The main treatment strategies for patients with locally advanced borderline and unresectable pancreatic cancer outside of a clinical trial are primary radiotherapy, systemic chemotherapy, and chemoradiation therapy. Guidelines from ASCO, NCCN, and ESMO recommend induction chemotherapy followed by restaging and consolidation chemoradiotherapy in the absence of progression.26,28,29 There is no standard chemoradiation regimen and the role of chemotherapy sensitizers, including fluorouracil, gemcitabine, and capecitabine (an oral fluoropyrimidine substitute), and targeted agents in combination with different radiation modalities is now being investigated.

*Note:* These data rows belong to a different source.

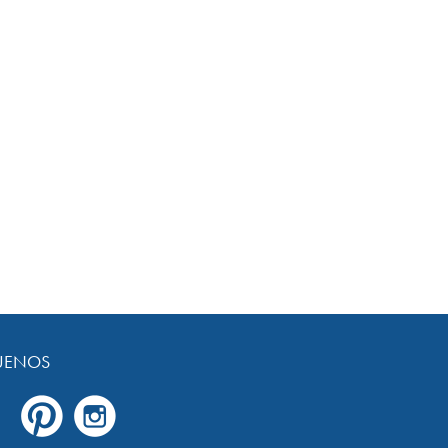
UENOS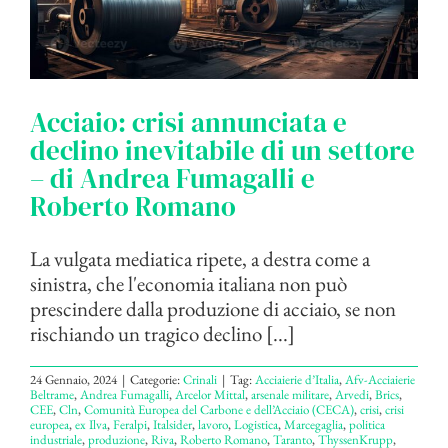
Acciaio: crisi annunciata e
declino inevitabile di un settore
– di Andrea Fumagalli e
Roberto Romano
La vulgata mediatica ripete, a destra come a
sinistra, che l'economia italiana non può
prescindere dalla produzione di acciaio, se non
rischiando un tragico declino [...]
24 Gennaio, 2024
|
Categorie:
Crinali
|
Tag:
Acciaierie d’Italia
,
Afv-Acciaierie
Beltrame
,
Andrea Fumagalli
,
Arcelor Mittal
,
arsenale militare
,
Arvedi
,
Brics
,
CEE
,
Cln
,
Comunità Europea del Carbone e dell’Acciaio (CECA)
,
crisi
,
crisi
europea
,
ex Ilva
,
Feralpi
,
Italsider
,
lavoro
,
Logistica
,
Marcegaglia
,
politica
industriale
,
produzione
,
Riva
,
Roberto Romano
,
Taranto
,
ThyssenKrupp
,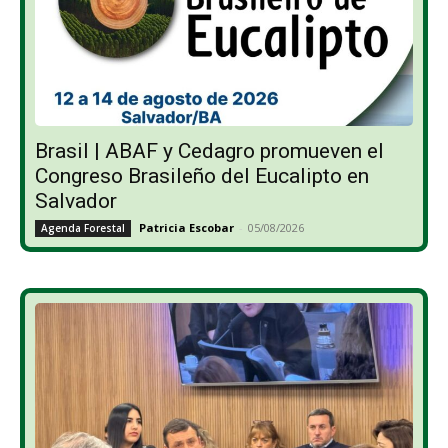
Brasil | ABAF y Cedagro promueven el
Congreso Brasileño del Eucalipto en
Salvador
Patricia Escobar
-
05/08/2026
Agenda Forestal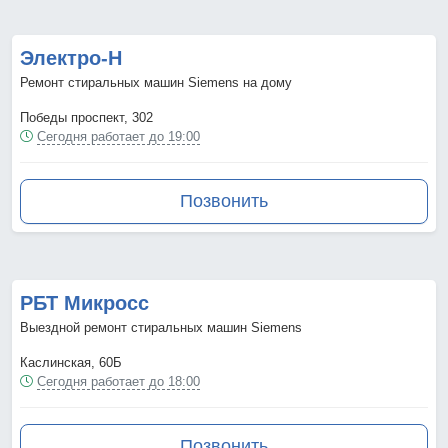
Электро-Н
Ремонт стиральных машин Siemens на дому
Победы проспект, 302
Сегодня работает до 19:00
Позвонить
РБТ Микросс
Выездной ремонт стиральных машин Siemens
Каслинская, 60Б
Сегодня работает до 18:00
Позвонить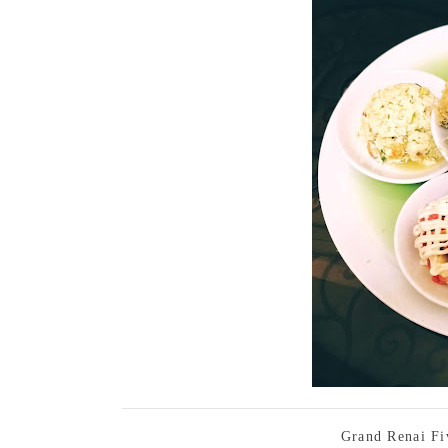
Grand Renai Fi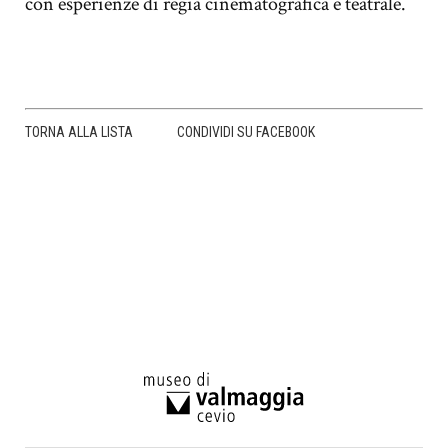
con esperienze di regia cinematografica e teatrale.
TORNA ALLA LISTA
CONDIVIDI SU FACEBOOK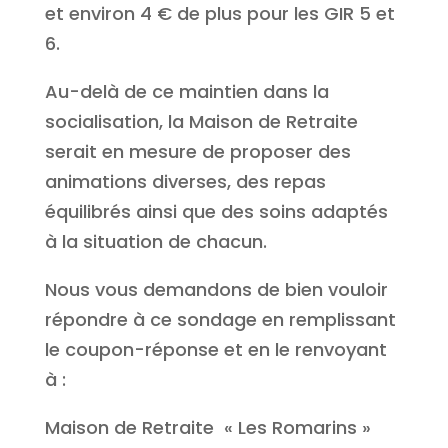
et environ 4 € de plus pour les GIR 5 et
6.
Au-delà de ce maintien dans la
socialisation, la Maison de Retraite
serait en mesure de proposer des
animations diverses, des repas
équilibrés ainsi que des soins adaptés
à la situation de chacun.
Nous vous demandons de bien vouloir
répondre à ce sondage en remplissant
le coupon-réponse et en le renvoyant
à :
Maison de Retraite « Les Romarins »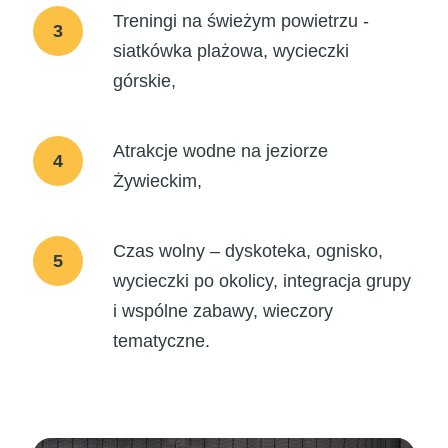
Treningi na świeżym powietrzu -
3
siatkówka plażowa, wycieczki
górskie,
Atrakcje wodne na jeziorze
4
Żywieckim,
Czas wolny – dyskoteka, ognisko,
5
wycieczki po okolicy, integracja grupy
i wspólne zabawy, wieczory
tematyczne.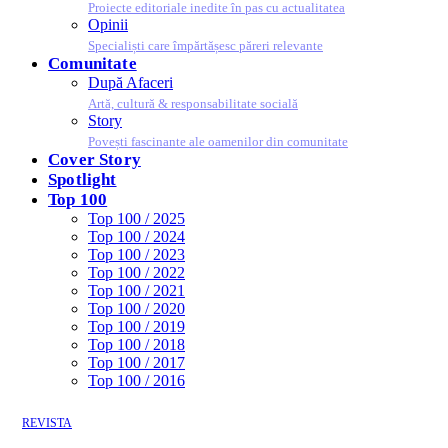
Proiecte editoriale inedite în pas cu actualitatea
Opinii
Specialiști care împărtășesc păreri relevante
Comunitate
După Afaceri
Artă, cultură & responsabilitate socială
Story
Povești fascinante ale oamenilor din comunitate
Cover Story
Spotlight
Top 100
Top 100 / 2025
Top 100 / 2024
Top 100 / 2023
Top 100 / 2022
Top 100 / 2021
Top 100 / 2020
Top 100 / 2019
Top 100 / 2018
Top 100 / 2017
Top 100 / 2016
REVISTA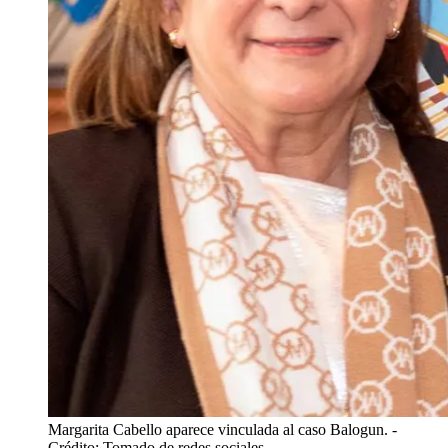
Margarita Cabello aparece vinculada al caso Balogun.
-
Crédito: Tomado de redes sociales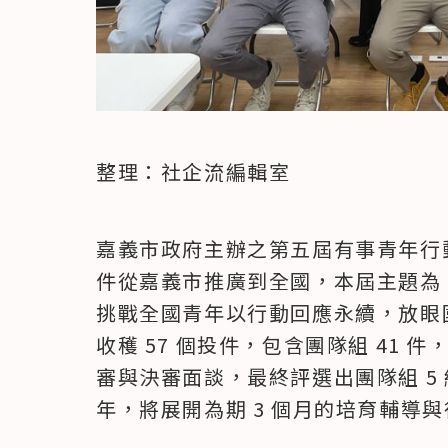
整理：社企流編輯室
嘉義市政府主辦之第五屆有事青年行動
件從嘉義市推廣到全國，本屆主題為
挑戰全國青年以行動回應永續，放眼
收穫 57 個投件，包含團隊組 41 
審與決審面談，最終評選出團隊組 5 
年，將展開為期 3 個月的培育輔導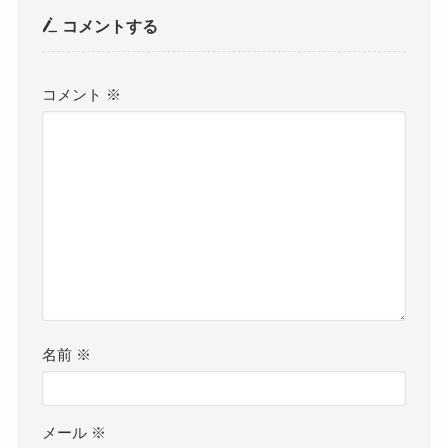
コメントする
コメント
※
名前
※
メール
※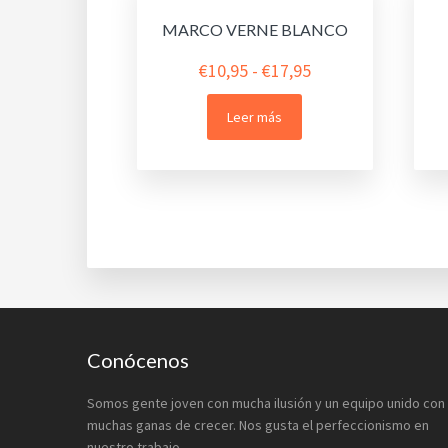
MARCO VERNE BLANCO
Rango
€
10,95
-
€
17,95
de
Leer más
precios:
desde
€10,95
hasta
€17,95
Footer
Conócenos
Somos gente joven con mucha ilusión y un equipo unido con
muchas ganas de crecer. Nos gusta el perfeccionismo en
nuestro trabajo.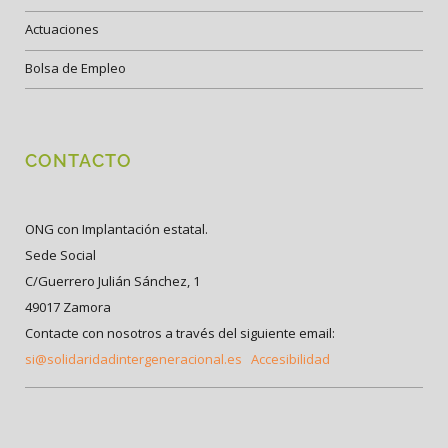
Actuaciones
Bolsa de Empleo
CONTACTO
ONG con Implantación estatal.
Sede Social
C/Guerrero Julián Sánchez, 1
49017 Zamora
Contacte con nosotros a través del siguiente email:
si@solidaridadintergeneracional.es
Accesibilidad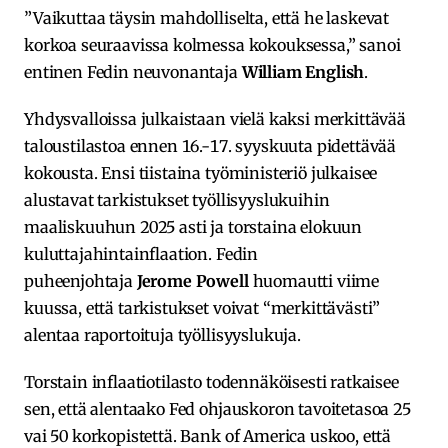
”Vaikuttaa täysin mahdolliselta, että he laskevat
korkoa seuraavissa kolmessa kokouksessa,” sanoi
entinen Fedin neuvonantaja
William English
.
Yhdysvalloissa julkaistaan vielä kaksi merkittävää
taloustilastoa ennen 16.-17. syyskuuta pidettävää
kokousta. Ensi tiistaina työministeriö julkaisee
alustavat tarkistukset työllisyyslukuihin
maaliskuuhun 2025 asti ja torstaina elokuun
kuluttajahintainflaation. Fedin
puheenjohtaja
Jerome Powell
huomautti viime
kuussa, että tarkistukset voivat “merkittävästi”
alentaa raportoituja työllisyyslukuja.
Torstain inflaatiotilasto todennäköisesti ratkaisee
sen, että alentaako Fed ohjauskoron tavoitetasoa 25
vai 50 korkopistettä. Bank of America uskoo, että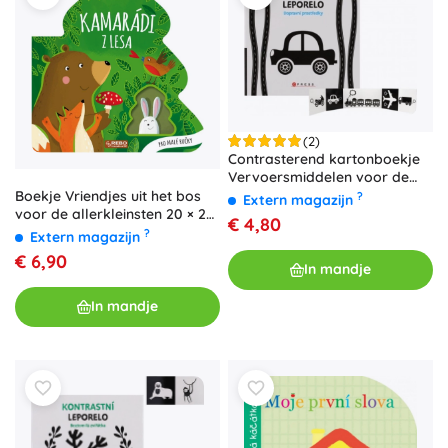
(2)
Contrasterend kartonboekje
Vervoersmiddelen voor de
kleintjes
Boekje Vriendjes uit het bos
?
Extern magazijn
voor de allerkleinsten 20 × 20
€ 4,80
cm (12m+)
?
Extern magazijn
€ 6,90
In mandje
In mandje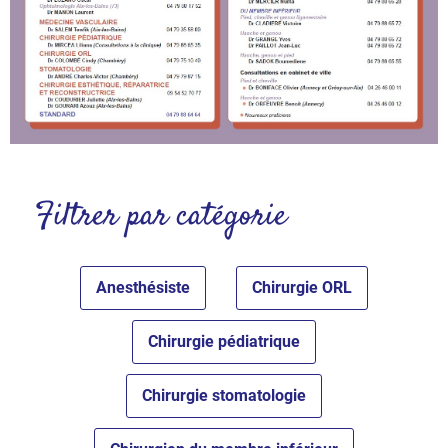
Voir
Filtrer par catégorie
l'annuaire
Anesthésiste
Chirurgie ORL
Chirurgie pédiatrique
Chirurgie stomatologie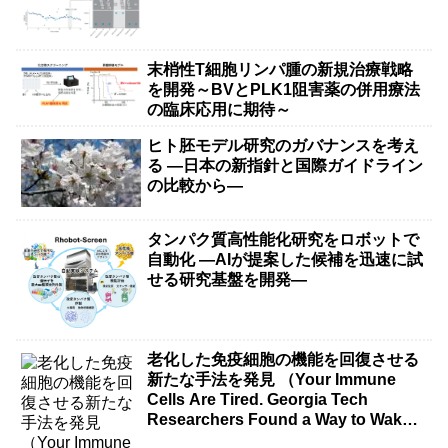
explain）
末梢性T細胞リンパ腫の新規治療戦略
を開発～BVとPLK1阻害薬の併用療法
の臨床応用に期待～
ヒト胚モデル研究のガバナンスを考え
る ―日本の新指針と国際ガイドライン
の比較から―
タンパク質高性能化研究をロボットで
自動化 ―AIが提案した候補を迅速に試
せる研究基盤を開発―
老化した免疫細胞の機能を回復させる
新たな手法を発見 （Your Immune
Cells Are Tired. Georgia Tech
Researchers Found a Way to Wake
Them Up.）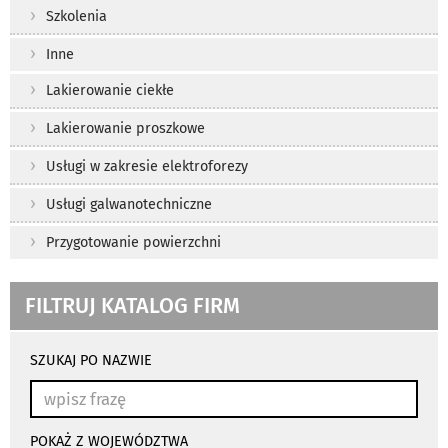
Szkolenia
Inne
Lakierowanie ciekłe
Lakierowanie proszkowe
Usługi w zakresie elektroforezy
Usługi galwanotechniczne
Przygotowanie powierzchni
FILTRUJ KATALOG FIRM
wyniki
wyszukiwania
SZUKAJ PO NAZWIE
przeładowują
się
automatycznie
POKAŻ Z WOJEWÓDZTWA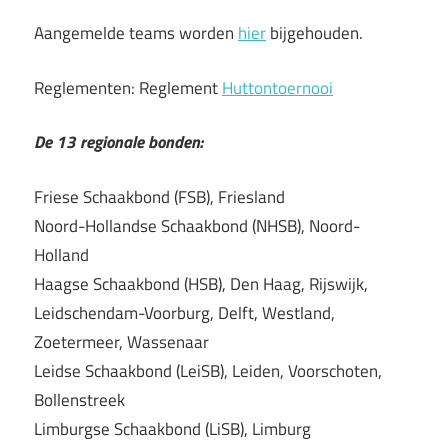
Aangemelde teams worden
hier
bijgehouden.
Reglementen: Reglement
Huttontoernooi
De 13 regionale bonden:
Friese Schaakbond (FSB), Friesland
Noord-Hollandse Schaakbond (NHSB), Noord-
Holland
Haagse Schaakbond (HSB), Den Haag, Rijswijk,
Leidschendam-Voorburg, Delft, Westland,
Zoetermeer, Wassenaar
Leidse Schaakbond (LeiSB), Leiden, Voorschoten,
Bollenstreek
Limburgse Schaakbond (LiSB), Limburg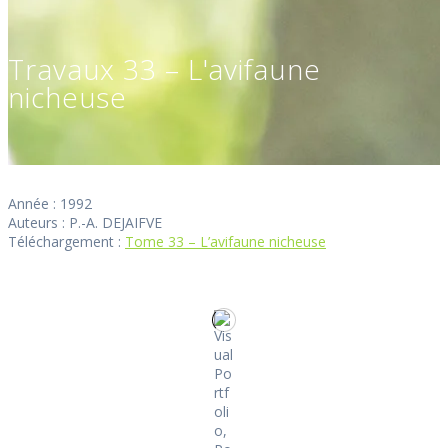
Travaux 33 – L'avifaune
nicheuse
Année : 1992
Auteurs : P.-A. DEJAIFVE
Téléchargement :
Tome 33 – L’avifaune nicheuse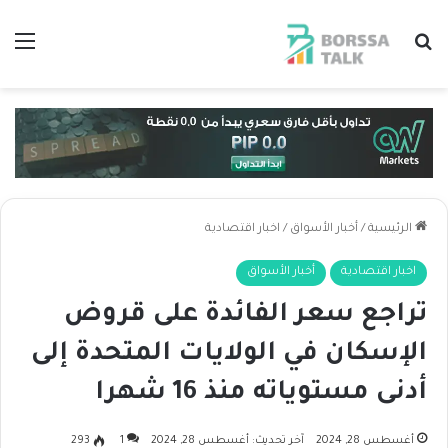
بحث عن
الق
الرئيسية
/
أخبار الأسواق
/
اخبار اقتصادية
اخبار اقتصادية
أخبار الأسواق
تراجع سعر الفائدة على قروض
الإسكان في الولايات المتحدة إلى
أدنى مستوياته منذ 16 شهرا
أغسطس 28, 2024
آخر تحديث: أغسطس 28, 2024
1
293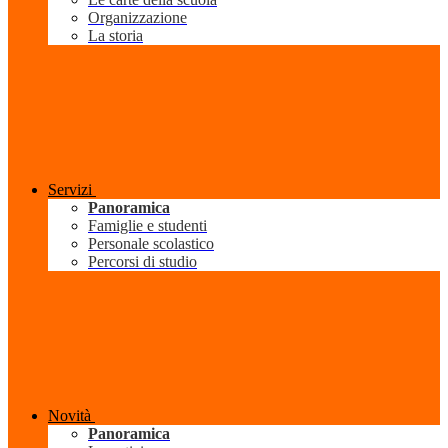
Organizzazione
La storia
Servizi
Panoramica
Famiglie e studenti
Personale scolastico
Percorsi di studio
Novità
Panoramica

Fluorouracil is a radio-sensitizer that has been used in locally advanced pancreatic cancer based on experience in other gastrointestinal malignancies; data shows conflicting results with this drug. Capecitabine and tegafur/gimeracil/oteracil (S-1) are oral prodrugs that can safely replace infusional fluorouracil. Gemcitabine, a more potent radiation sensitizer, is very toxic, even at low-doses twice weekly, and does not provide a survival benefit, as demonstrated in the Cancer and Leukemia Group B (CALGB) 89805 trial, a phase 2 study of patients with surgically staged locally advanced pancreatic cancer.33 Gemcitabine-based chemoradiotherapy was also evaluated in the Eastern Cooperative Group (ECOG) E4201 trial, which randomly assigned patients to receive gemcitabine alone (at 1000 mg/m2/wk for weeks 1 through 6, followed by 1 week rest, then weekly for 3 out of 4 weeks) or gemcitabine (600 mg/m2/wk for weeks 1 to 5, then 4 weeks later 1000 mg/m2 for 3 out of 4 weeks) plus radiotherapy (starting on day 1, 1.8 Gy/fraction for total of 50.4 Gy).34 Patients with locally advanced unresectable pancreatic cancer had a better OS outcome with gemcitabine in combination with radiation therapy (11.1 months) as compared with patients who received gemcitabine alone (9.2 months). Although there was a greater incidence of grade 4 and 5 treatment-related toxicities in the combination arm, no statistical differences in quality-of-life measurements were reported. Gemcitabine-based and capecitabine-based chemoradiotherapy were compared in the open-label phase 2 multicenter randomized SCALOP trial.35 Patients with locally advanced pancreatic cancer were assigned to receive 3 cycles of induction with gemcitabine 1000 mg/m2 days 1, 8, and 15 and capecitabine 830 mg/m2 days 1 to 21 every 28 days; patients who had stable or responding disease were randomly assigned to receive a fourth cycle followed by capecitabine (830 mg/m2 twice daily on weekdays only) or gemcitabine (300 mg/m2 weekly) with radiation (50.4 Gy over 28 fractions). Patients treated with capecitabine-based chemoradiotherapy had higher nonsignificant median OS (17.6 months) and median progression-free survival (12 months) compared to those treated with gemcitabine (14.6 months and 10.4 months, respectively).